En s’exprimant sur la question de la simplification administrative, Patrick Martin a parfaitement illustré les difficultés rencontrées par les grandes entreprises. Imaginez la situation d’un chef d’entreprise gérant cinq à dix salariés, qui consacre parfois jusqu’à une journée et demie par semaine aux tâches administratives. Ce véritable enfer, il faut l’avoir vécu de près pour en comprendre pleinement la réalité.
C’est pourquoi la suppression du « test PME » m’agace fortement. Ce dispositif de bon sens permettait simplement de vérifier l’impact concret d’une loi sur les entreprises avant son adoption. Nous ne demandons pas à faire la loi, mais seulement l’opportunité de la tester et d’en rapporter les conséquences réelles. Je ne comprends pas le refus de cette démarche pragmatique.
Quant au conditionnement de l’octroi des aides, permettez-moi une analogie : me prendre dix euros, m’en rendre un en prétendant m’aider, puis m’imposer des conditions pour ce remboursement partiel est absurde. La France est le pays qui taxe le plus, alors que ce système ne fonctionne pas. Nous nous retrouvons à devoir aider les entreprises à cause d’une fiscalité excessive, tout en rechignant à le faire, d’où l’idée du conditionnement des aides. La solution est simple : réduisons les impôts et les taxes et naturellement les aides deviendront superflues.

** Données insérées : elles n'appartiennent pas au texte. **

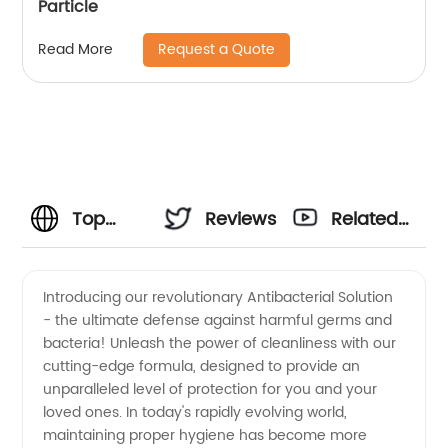
Particle
Request a Quote
Read More
Top
Reviews
Related
Antibacterial
Videos
Introducing our revolutionary Antibacterial Solution
- the ultimate defense against harmful germs and
Solution
bacteria! Unleash the power of cleanliness with our
cutting-edge formula, designed to provide an
Manufacturer
unparalleled level of protection for you and your
loved ones. In today's rapidly evolving world,
in China:
maintaining proper hygiene has become more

Les allégements de charges, par exemple, ont été créés pour permettre aux entreprises de recruter des travailleurs peu qualifiés face à un niveau de charges trop élevé. Je suis tout à fait favorable à la suppression des aides, à condition, bien évidemment, qu’elle s’accompagne d’une réduction proportionnelle des impôts et des taxes. Ce serait une avancée considérable.
M. Michel Picon. Il est nécessaire de faire des choix pour privilégier le travail par rapport à la rente, quelle qu’elle soit. C’est ce changement de société que réclament l’ensemble de nos adhérents, qu’ils soient artisans ou commerçants, qui se lèvent tous les jours à cinq heures du matin pour travailler et qui peinent à s’en sortir. Nous avons besoin de cette inversion.
Les pistes sont nombreuses. Vous avez évoqué la TVA sociale. Quelques points de TVA supplémentaires seront certainement nécessaires, mais cela ne sera pas suffisant. Nous devons également nous intéresser à la rente, aux placements, au prélèvement forfaitaire unique (PFU), ainsi qu’à l’héritage et aux droits de succession. La concentration du patrimoine chez nos concitoyens s’est accentuée ces vingt dernières années. Il est donc nécessaire de réguler ce phénomène.
Une société qui rémunère mieux les grands-parents que le petit-fils qui travaille, cela n’est pas satisfaisant. Il faut tenir un langage de vérité à ce sujet, tout en préservant bien évidemment les petites retraites. Il n’est pas question de pénaliser les retraités pour qui la vie est déjà difficile. Cependant, tous ne sont pas dans cette situation et n’aident pas nécessairement leurs petits-enfants.
En résumé, nous devons envisager la mise en place de la TVA sociale et d’autres évolutions. Nous travaillons actuellement sur ces questions et nous aurons prochainement l’occasion de présenter des propositions chiffrées. Car il ne suffit pas de dire qu’il faut alléger le coût du travail – c’est indispensable si nous ne voulons pas aller dans le mur –, il faut aussi déterminer les modalités des changements et les outils utilisés pour y parvenir.
Je rejoins entièrement Amir Reza-Tofighi au sujet de la simplification. Les entreprises sont submergées par un excès de normes, ce qui plonge les dirigeants dans une insécurité juridique permanente. La multitude de contraintes réglementaires est telle qu’ils peinent à discerner ce qui est autorisé ou non, notamment lors de changements d’équipements. Cette situation a un impact considérable, tant sur la santé mentale des chefs d’entreprise que sur leurs finances, en raison d’investissements parfois superflus imposés par la réglementation.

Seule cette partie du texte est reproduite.